▶ TASK STATEMENT: Write out every line of the rows below again, word for word, but leave out the pictures.

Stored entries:
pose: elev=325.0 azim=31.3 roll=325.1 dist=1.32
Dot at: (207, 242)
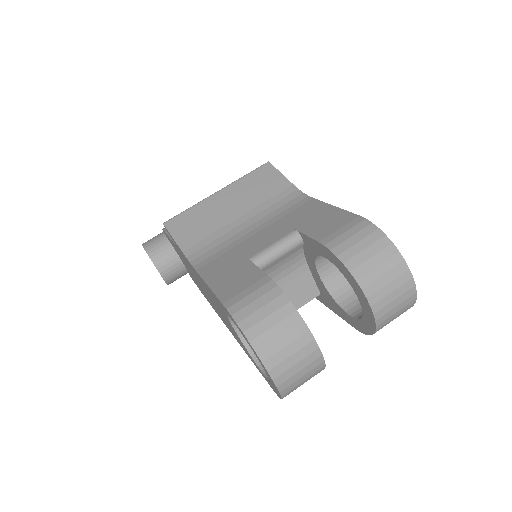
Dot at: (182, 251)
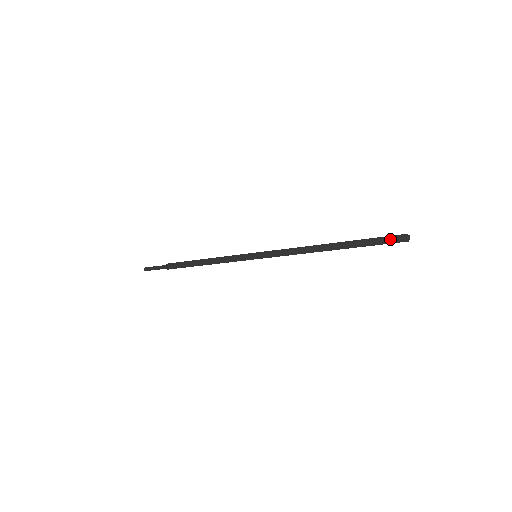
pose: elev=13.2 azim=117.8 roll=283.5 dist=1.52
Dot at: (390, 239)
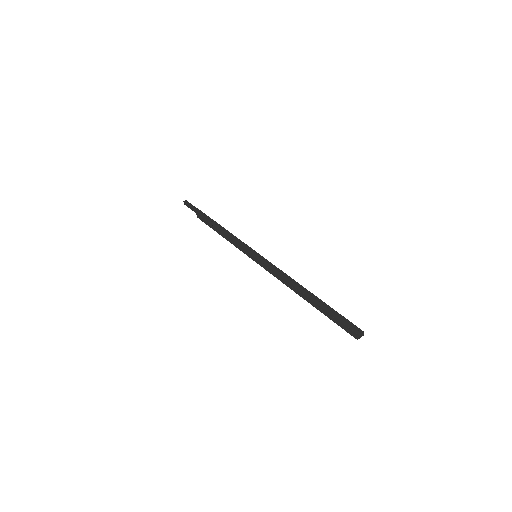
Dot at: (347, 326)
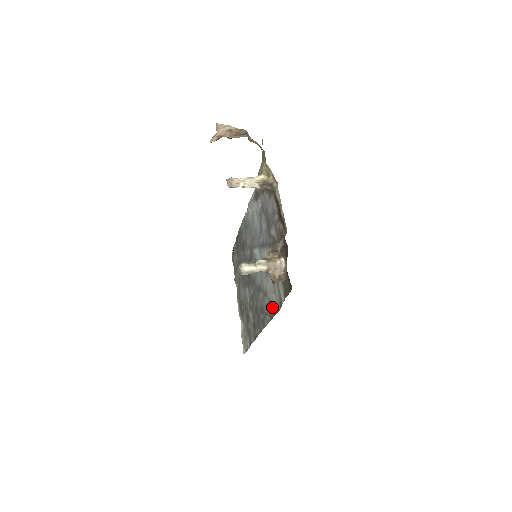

▶ SOLUTION FOR THIS PROBLEM:
pose: elev=325.0 azim=31.3 roll=325.1 dist=1.32
Dot at: (207, 242)
Dot at: (182, 251)
pose: elev=13.2 azim=117.8 roll=283.5 dist=1.52
Dot at: (390, 239)
Dot at: (347, 326)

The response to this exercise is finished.